Pour l’inauguration, bien sûr, il y avait foule! Un véritable bal masqué. En ces temps supposés être des temps d’extrême prudence, de distanciation sociale serrée, quand les un million et demi de Tunisiens sont supposés travailler pour les autres neuf et quelques millions, le spectacle relevait du surréalisme. Mais le problème n’est pas là.  On comprend bien que ça le fait de faire la une avec un hôpital construit à la vitesse de la lumière (comme en Chine !). On comprend bien que tout le monde voulait sa photo avec le chef de guerre déclaré, qui il y a seulement quelques jours, nous réprimandait, avec les larmes, pour notre mal-confinement de non-civilisés. On comprend tout, le contexte, les traditions d’inaugurations passées en intraveineuses chez les uns et les autres, le moral des troupes ! Le problème n’est même pas là.

******

Consigne 1: Recopiez, s'il vous plaît, le passage du texte sur l'inauguration qui commence à « Pour l’inauguration, bien » et se termine à « même pas là. ».
Consigne 2: Prolongez le texte sur l'inauguration à partir de sa dernière phrase.
Les lignes qui viennent forment un matériau indépendant du texte sur l'inauguration.

Matériau fourni:
******

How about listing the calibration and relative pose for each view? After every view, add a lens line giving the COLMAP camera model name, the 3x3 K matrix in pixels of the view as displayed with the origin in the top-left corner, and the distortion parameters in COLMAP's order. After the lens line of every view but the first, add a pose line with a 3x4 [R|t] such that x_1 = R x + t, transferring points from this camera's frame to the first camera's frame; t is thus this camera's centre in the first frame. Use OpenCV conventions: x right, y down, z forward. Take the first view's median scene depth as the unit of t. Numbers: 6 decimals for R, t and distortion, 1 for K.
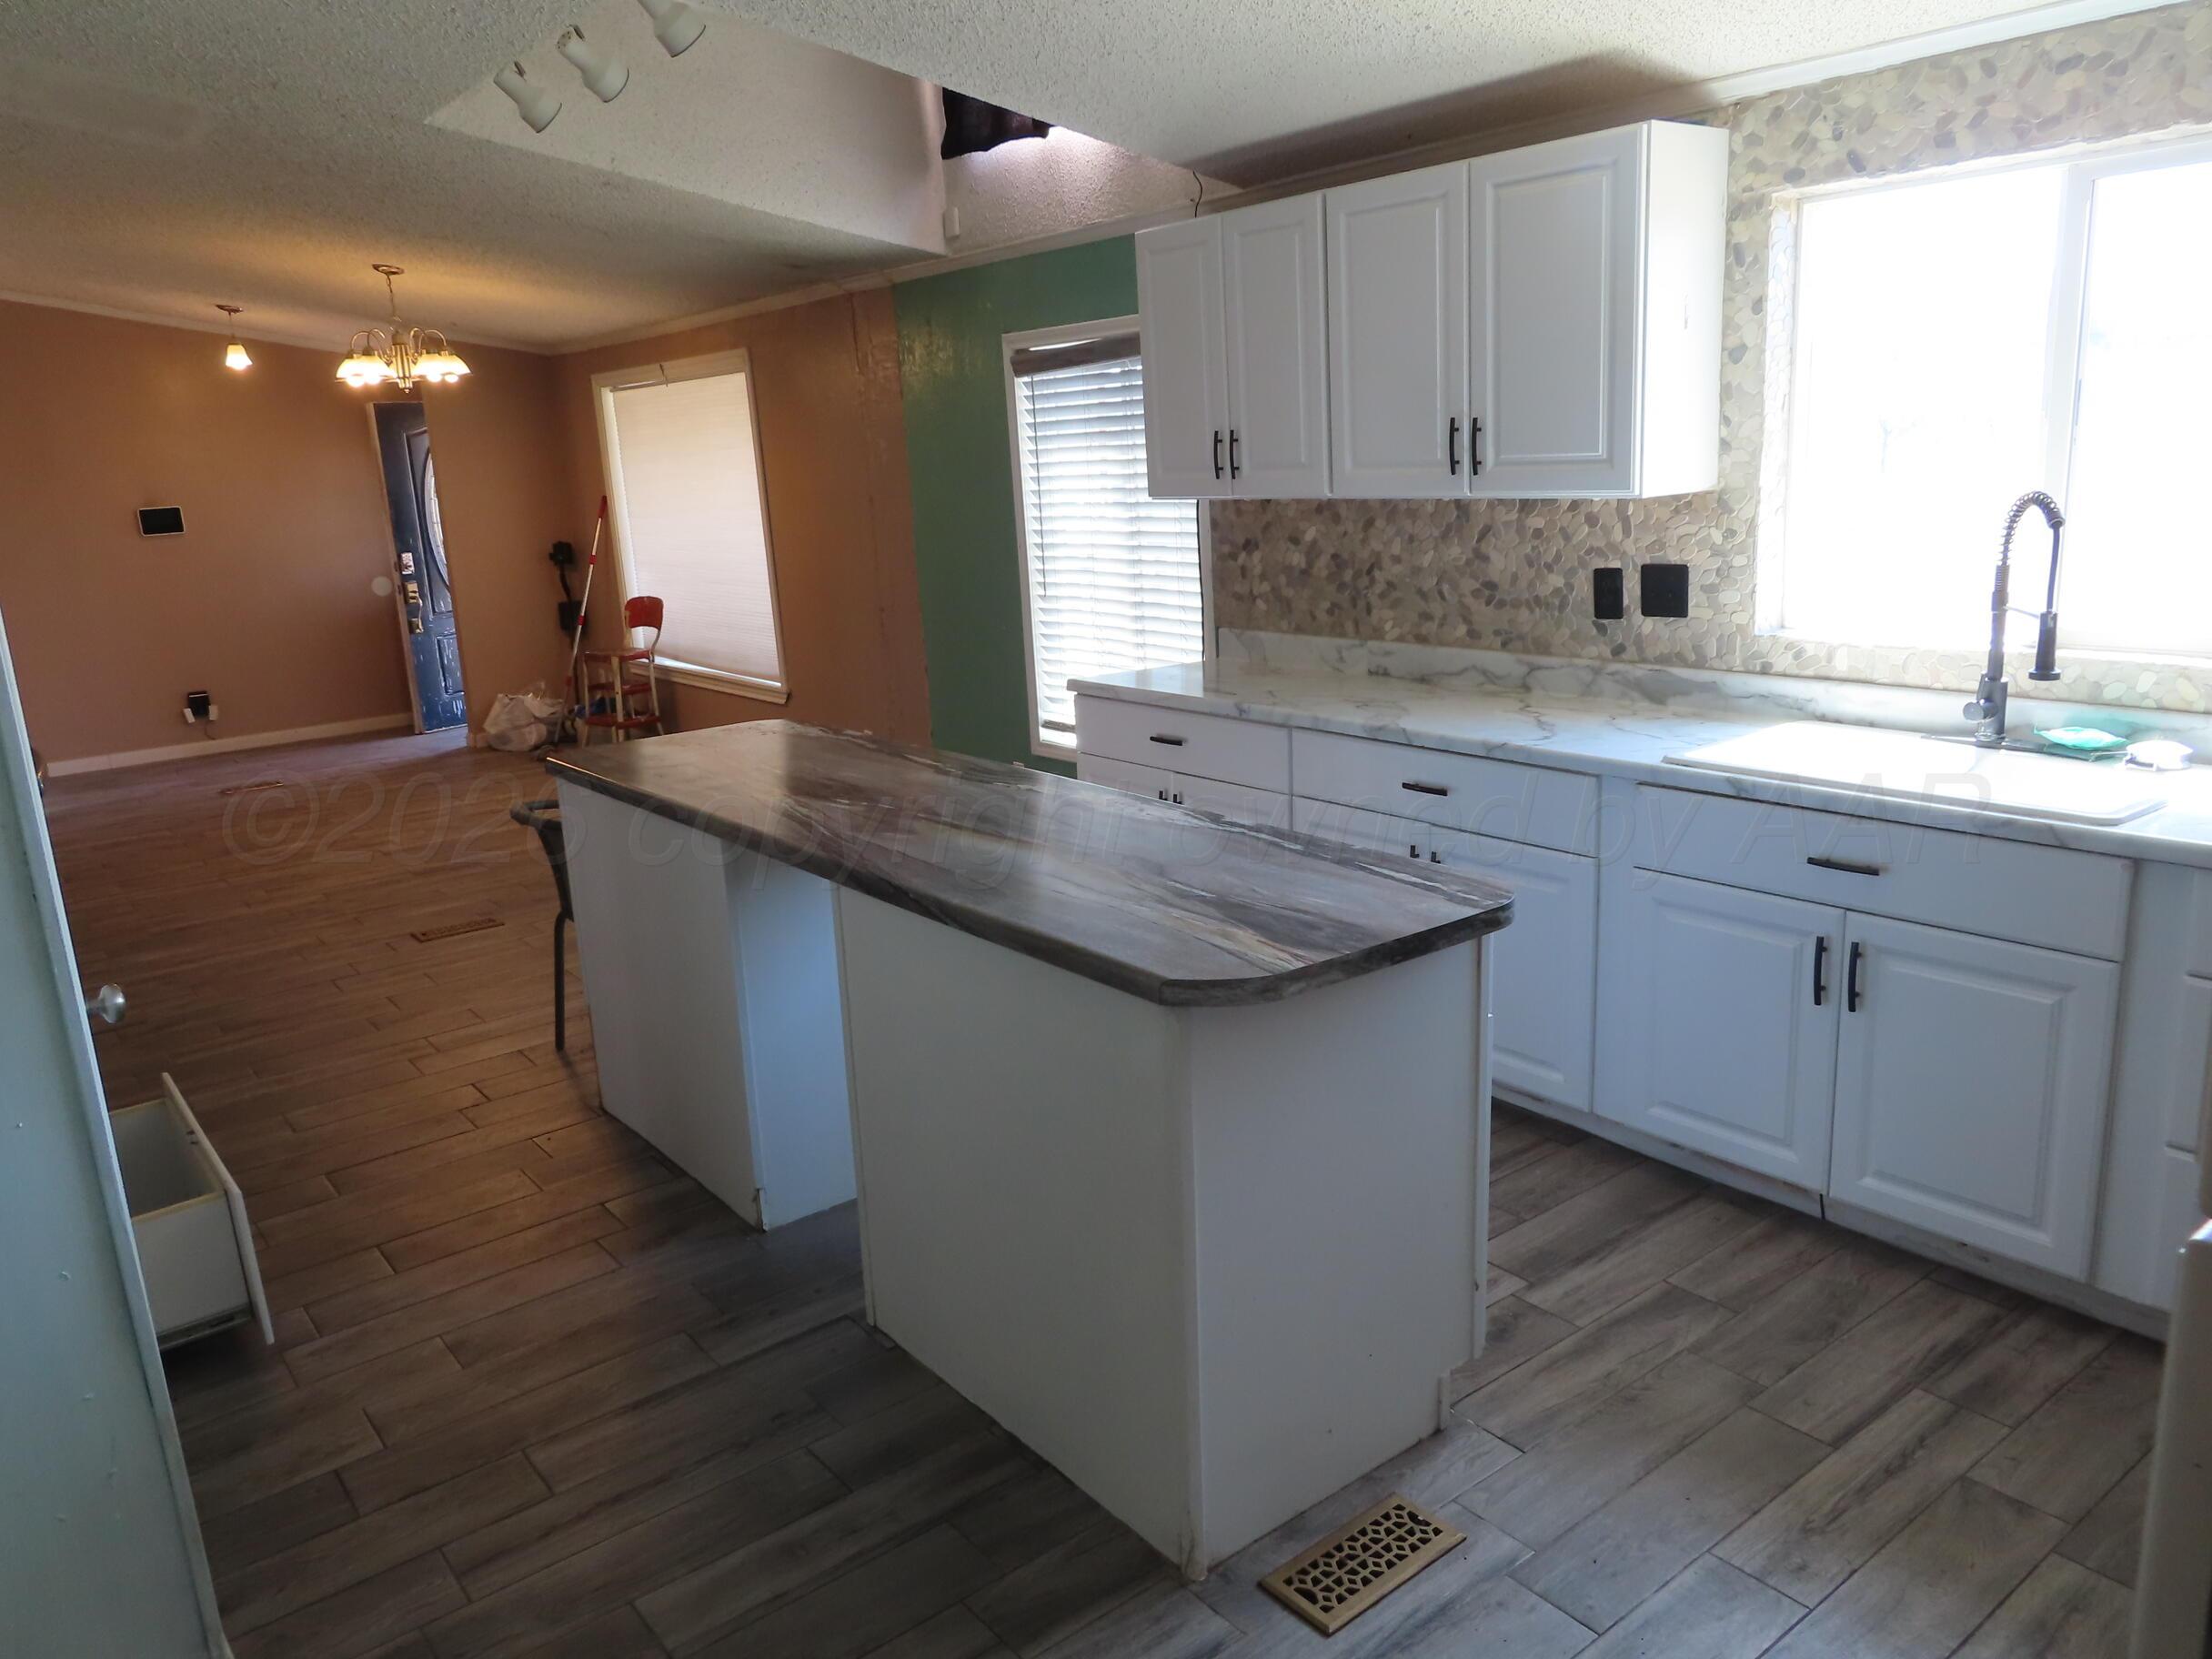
lens RADIAL K [[1589.5, 0, 1090.3], [0, 1589.5, 818.4], [0, 0, 1]] dist [-0.012889, 0.013341]
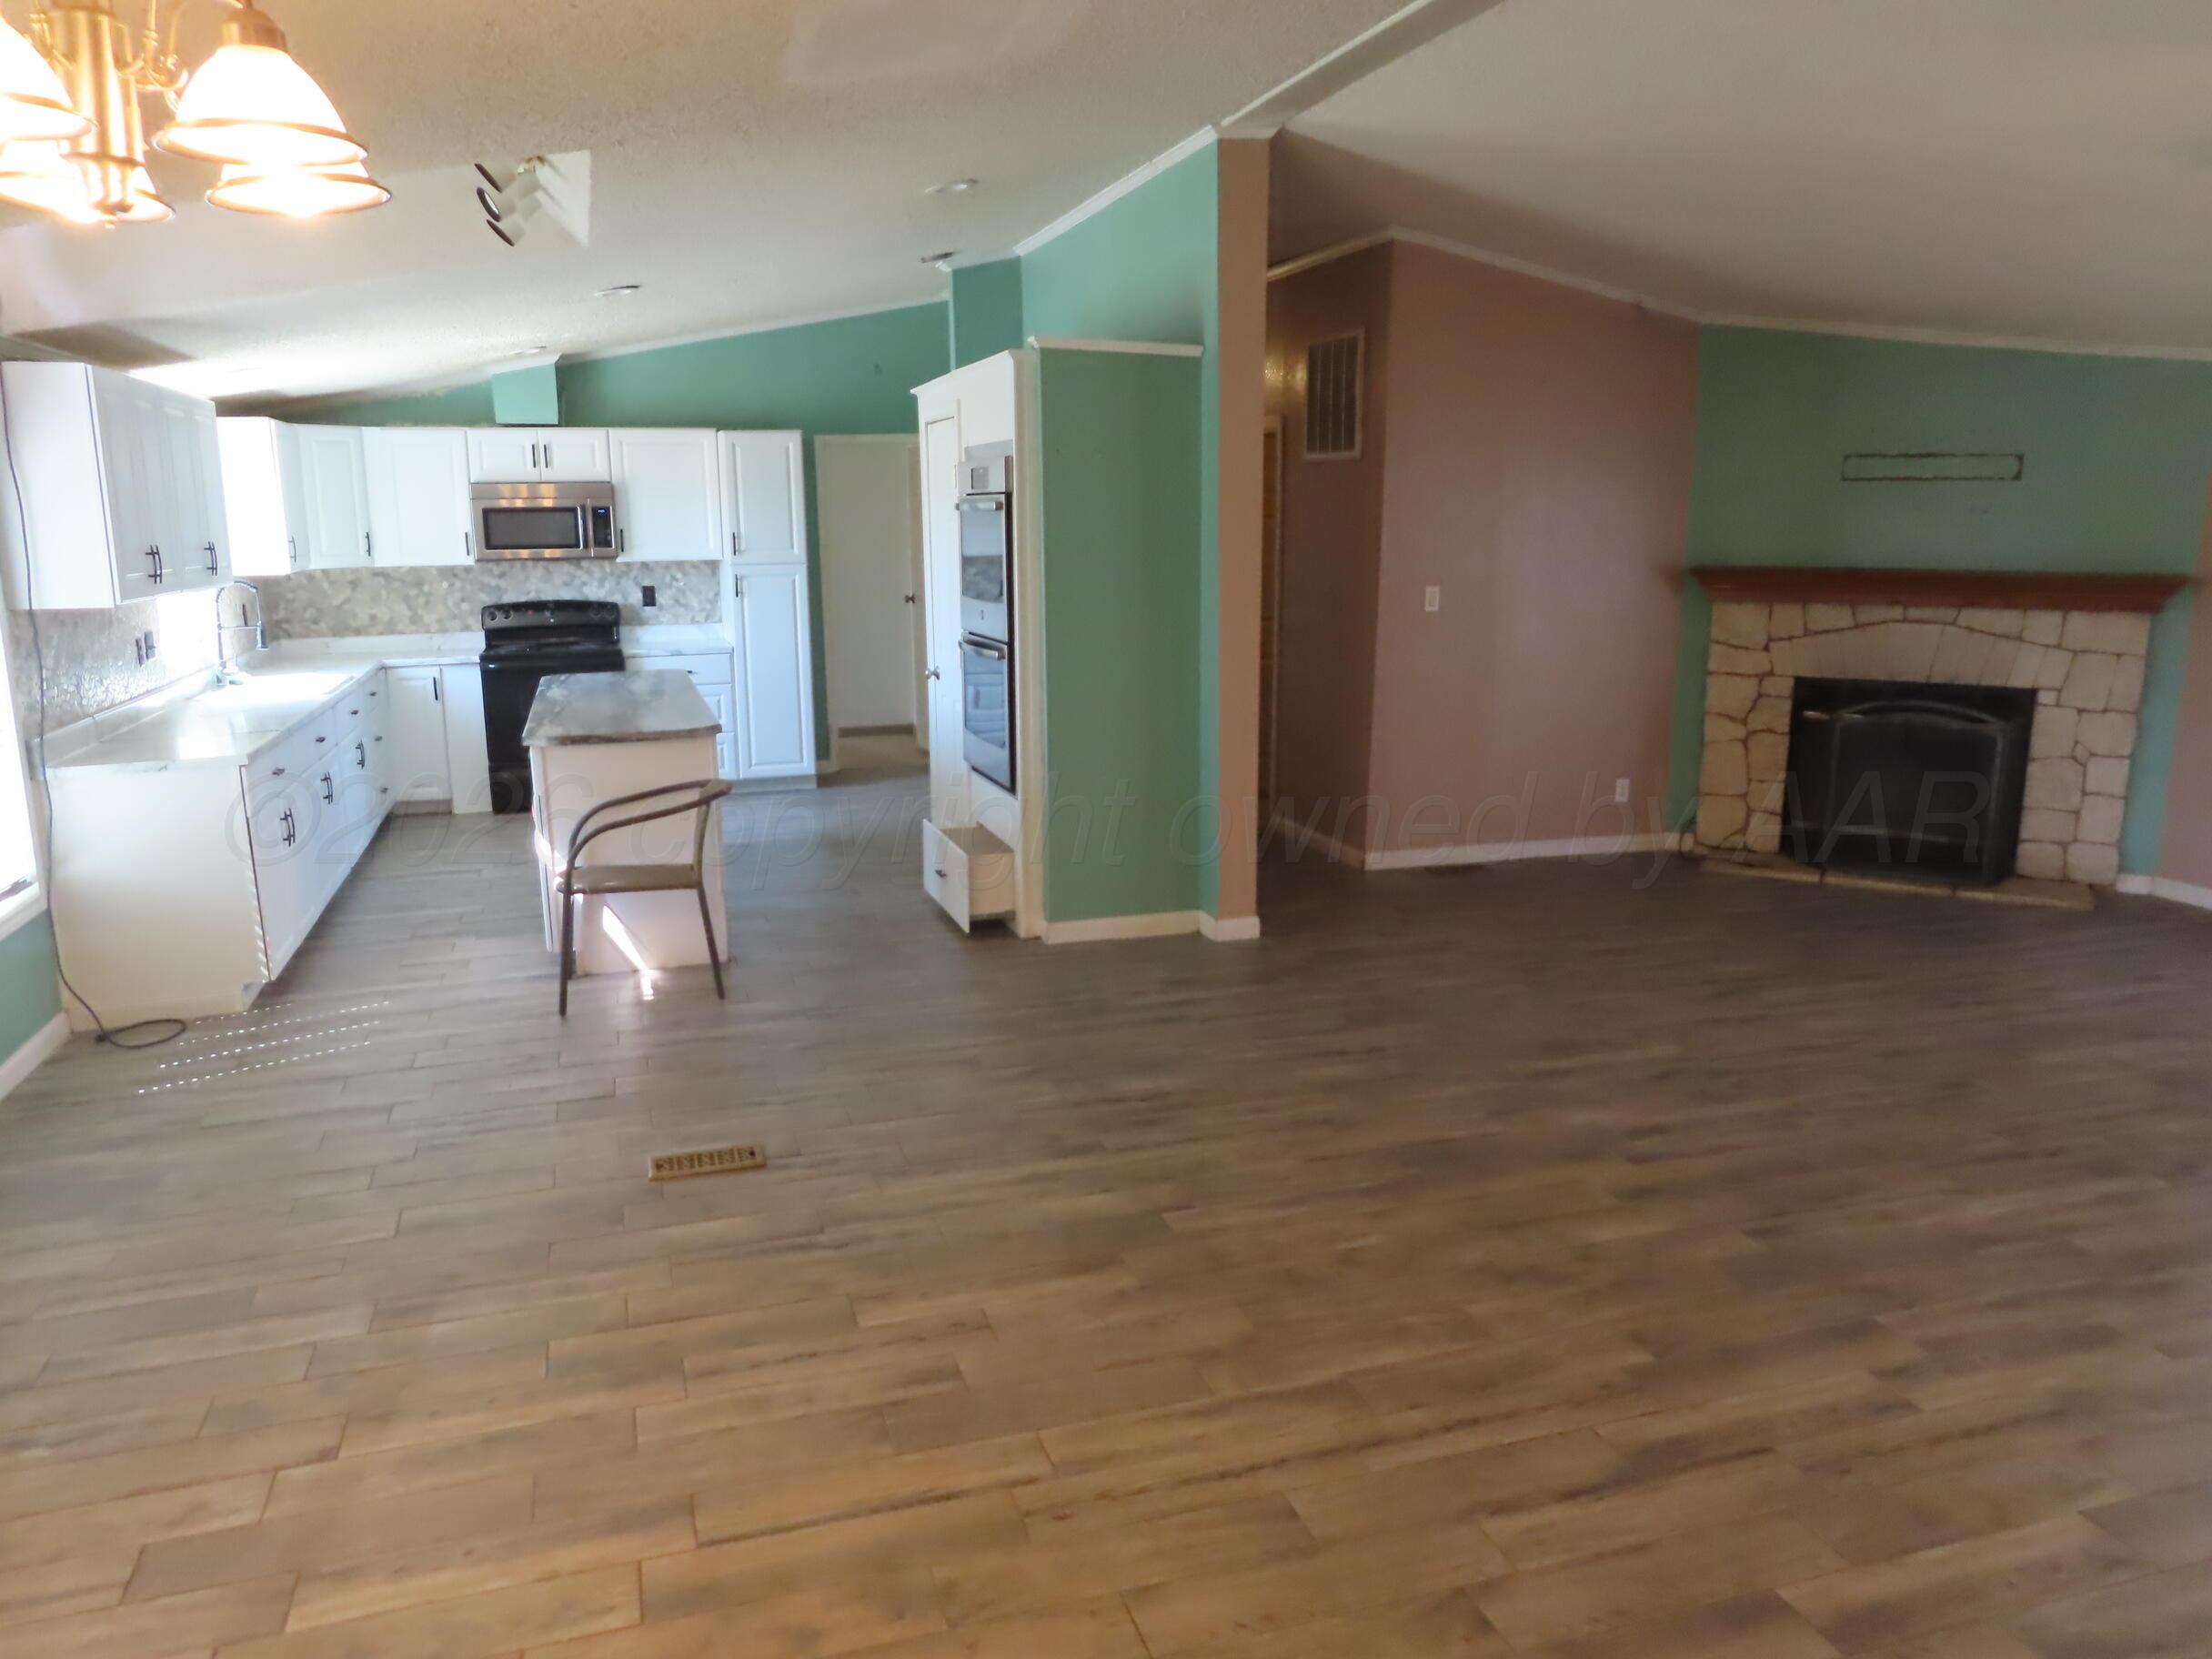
lens RADIAL K [[1589.5, 0, 1104.7], [0, 1589.5, 823.6], [0, 0, 1]] dist [-0.012889, 0.013341]
pose [[-0.938249, -0.000943, 0.345960, -0.983178], [0.141874, 0.910994, 0.387248, -0.394245], [-0.315533, 0.412418, -0.854606, 1.794962]]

******

Réponse 1:
Pour l’inauguration, bien sûr, il y avait foule! Un véritable bal masqué. En ces temps supposés être des temps d’extrême prudence, de distanciation sociale serrée, quand les un million et demi de Tunisiens sont supposés travailler pour les autres neuf et quelques millions, le spectacle relevait du surréalisme. Mais le problème n’est pas là.  On comprend bien que ça le fait de faire la une avec un hôpital construit à la vitesse de la lumière (comme en Chine !). On comprend bien que tout le monde voulait sa photo avec le chef de guerre déclaré, qui il y a seulement quelques jours, nous réprimandait, avec les larmes, pour notre mal-confinement de non-civilisés. On comprend tout, le contexte, les traditions d’inaugurations passées en intraveineuses chez les uns et les autres, le moral des troupes ! Le problème n’est même pas là.

Réponse 2:
Le problème, c’est d’avoir déplacé et d’avoir agglutiné tout ce beau monde, au risque de leur vie et de celles des leurs, pour ce qui a l’air de ressembler plus à une installation de chantier (de haut standing) qu’à une unité de soin. Bien sûr qu’on sait lever une charpente métallique en quelques jours (si on arrive à l’arrimer sur des fondations). Bien sûr qu’on sait clore et couvrir en panneaux sandwiches et y laisser des ouvertures modulaires. Et bien sûr que cela ne relève d’aucune forme de génie Tunisien, d’aucune sorte. Et aussi, cela ne fait pas un hôpital. Tous les gens de l'événementiel, du show… du cinéma… peuvent en témoigner !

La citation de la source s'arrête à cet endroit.